If you are feeling overwhelmed, perhaps with feelings of panic, you can do something right now

  1. Notice 5 things that you can see right now, what colour, shape, movement are associated with them?
  2. Notice 4 things you can hear right now, are they loud of soft, near or far away, in the room, outside the room?
  3. Notice 3 things you can touch right now, what are they, what do they feel like?
  4. Notice 2 things you can smell right now, where are you, what are the smells?
  5. Take one slow breath. (Decider skills)
  • Can you practice gratitude? That might seem a strange request in the context of anxiety. However, gratitude is a significant feature of resilience. Can you think of three things to-day that you are grateful for? Perhaps it was a lovely day, the sun was shining. Perhaps you had a lovely moment with your child/partner/parent/friend. Perhaps you got a call from a friend. Perhaps you feel better than yesterday. Perhaps your dog or cat came to you for cuddles. Perhaps you enjoyed something you ate. Perhaps you saw a flower open up to bloom. Perhaps you noticed the helpful impact of breathing exercises.- No matter how bad a day is, there are always good moments in it. See if you can capture 3 moments every day for which you can be grateful, write them down. Try to develop a gratitude attitude, reduce your anxiety and build resilience.
    – It is well known that focusing on helpful thoughts is hugely beneficial when coping with anxiety, these are the pleasant cues and the cues for safety.
  • Helpful emotions, like hope and optimism can assist people to deal with anxiety, fear and trauma. Hope is the belief that things can get better. It is the yearning for something that does not yet exist and enables people to visualise possibilities. It can bring out the survivor in us instead of the victim. It can help us to find creative solutions to our difficulties.
  • Can you laugh? Remember the saying “Laughter is the best medicine”? Victor Frankl, author of ‘Man’s Search for Meaning’ and concentration camp survivor, said that humour, more than anything else in human makeup, can enable people to rise above a situation. Humour helps us to find a more balanced perspective on a difficult or trying situation. It also helps us to put some distance between ourselves and our fear without denying the anxiety.
  • Have you considered an online CBT programme? Aware run a Life Skills Online Programme which is proven to assist people to reduce their anxiety levels and improve mood. Based on the principles of cognitive behaviour therapy (CBT), it highlights the connections between our thoughts, our feelings and our actions and how, by making small changes, we can improve our mood and anxiety levels.

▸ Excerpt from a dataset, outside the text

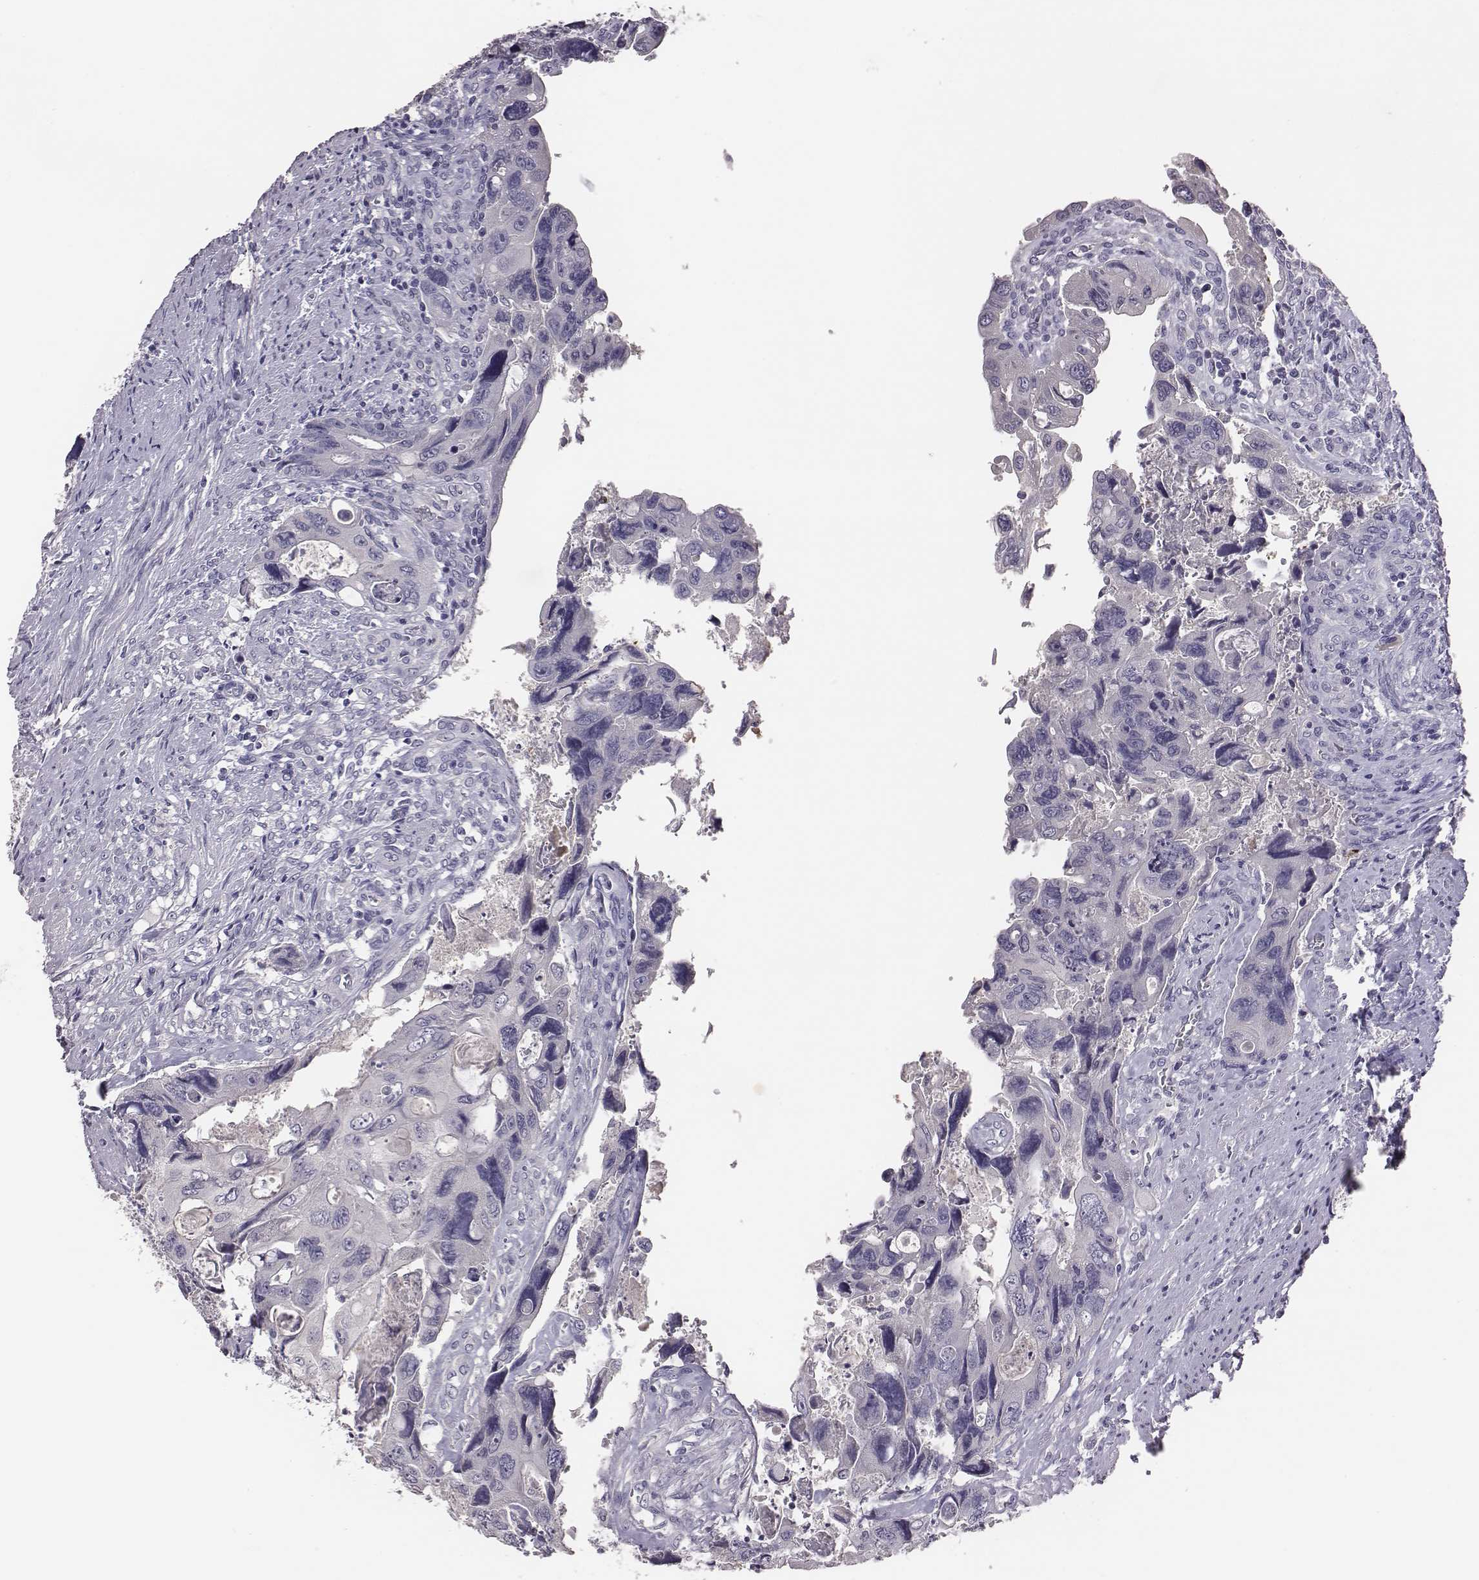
{"staining": {"intensity": "negative", "quantity": "none", "location": "none"}, "tissue": "colorectal cancer", "cell_type": "Tumor cells", "image_type": "cancer", "snomed": [{"axis": "morphology", "description": "Adenocarcinoma, NOS"}, {"axis": "topography", "description": "Rectum"}], "caption": "Immunohistochemistry micrograph of neoplastic tissue: colorectal cancer (adenocarcinoma) stained with DAB (3,3'-diaminobenzidine) reveals no significant protein expression in tumor cells. (Stains: DAB immunohistochemistry with hematoxylin counter stain, Microscopy: brightfield microscopy at high magnification).", "gene": "EN1", "patient": {"sex": "male", "age": 62}}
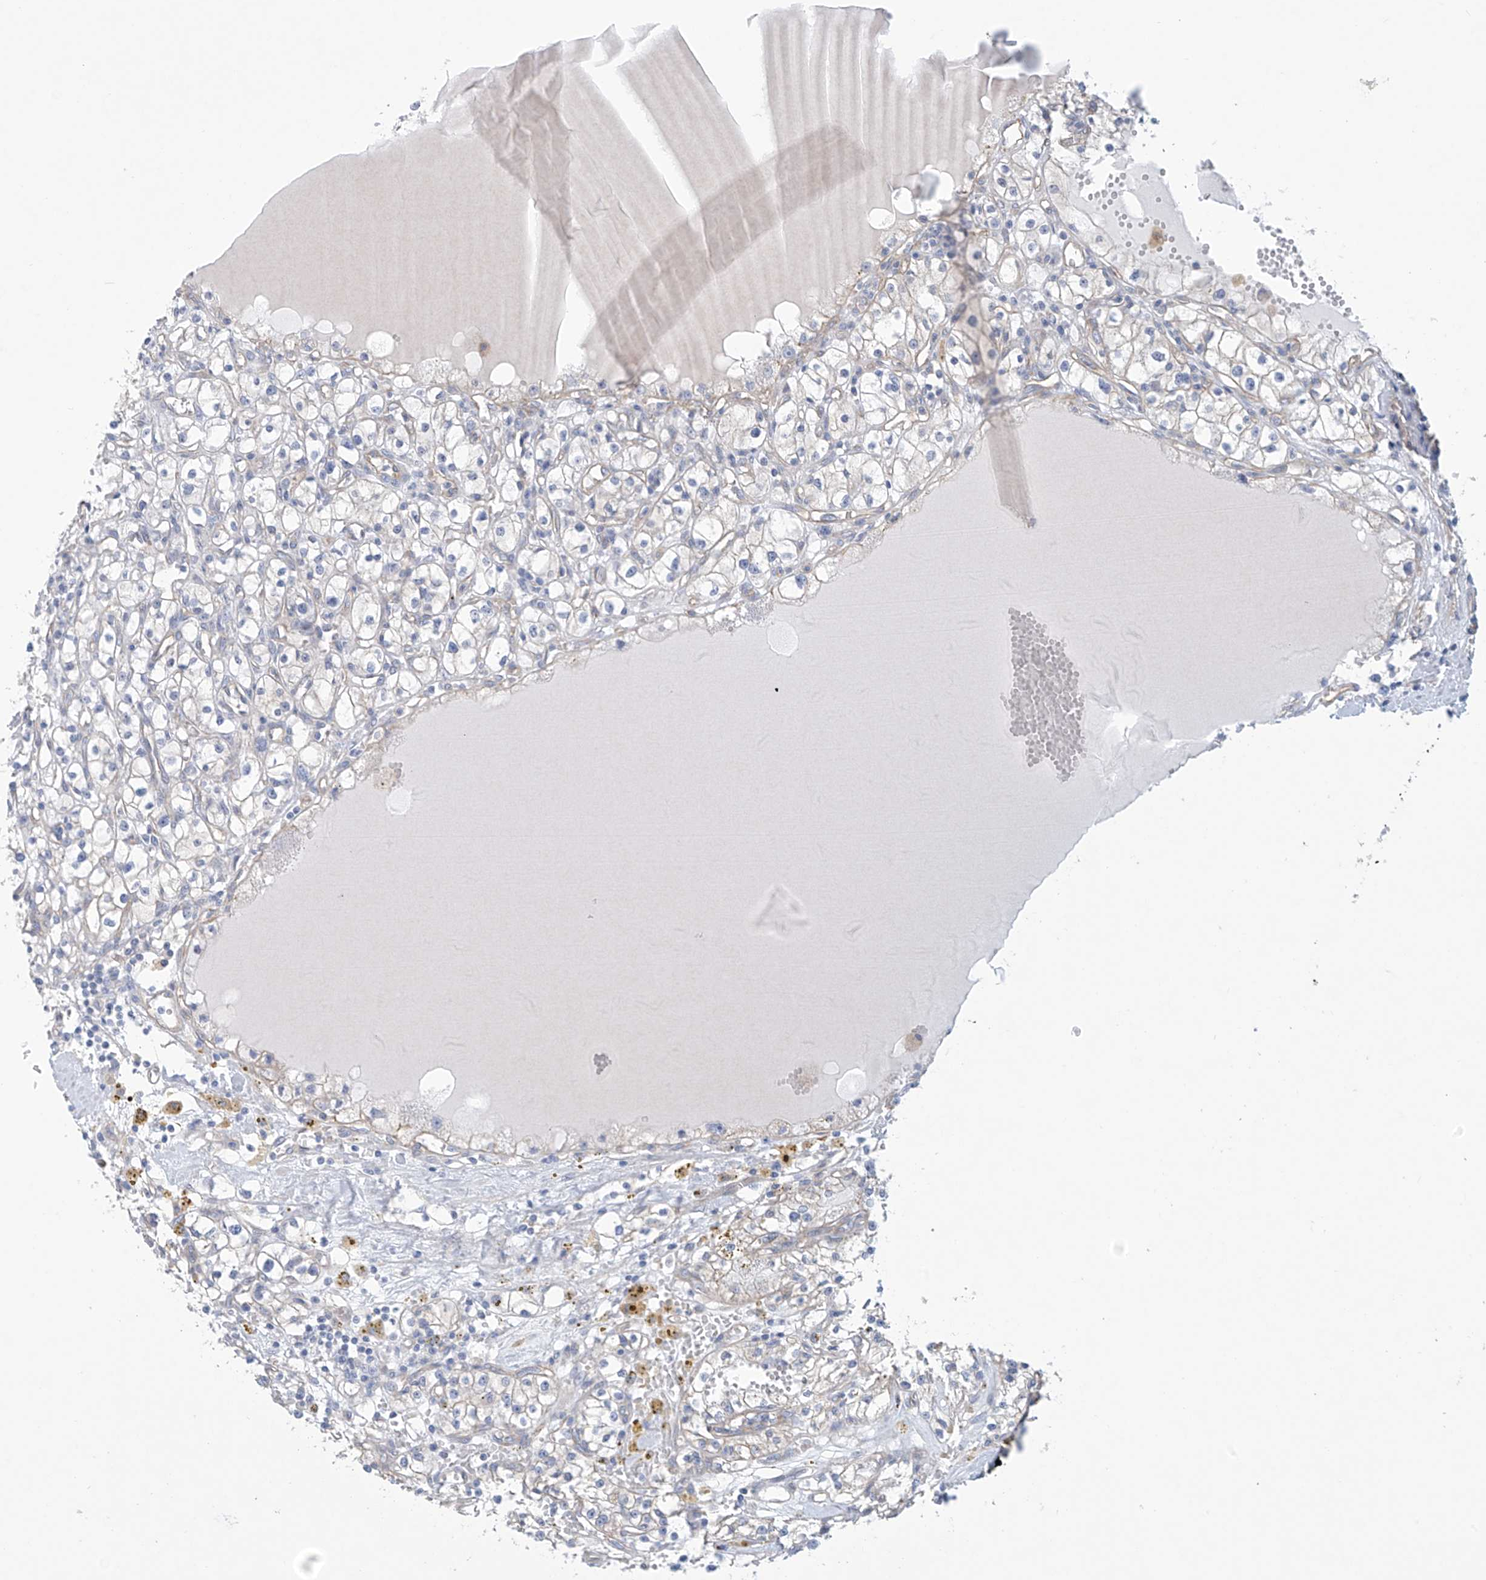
{"staining": {"intensity": "negative", "quantity": "none", "location": "none"}, "tissue": "renal cancer", "cell_type": "Tumor cells", "image_type": "cancer", "snomed": [{"axis": "morphology", "description": "Adenocarcinoma, NOS"}, {"axis": "topography", "description": "Kidney"}], "caption": "Renal adenocarcinoma was stained to show a protein in brown. There is no significant expression in tumor cells.", "gene": "ABHD13", "patient": {"sex": "male", "age": 56}}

Most of all, remember to stay connected.

Remember to follow the direction being given by the HSE and Department of Health.

Anxiety and stress are natural responses to some situations that arise in life. But, as with any health concern, if it is having a significant impact on your everyday life, relationships and behaviour, Aware recommends that you seek help and speak to your GP or mental health professional.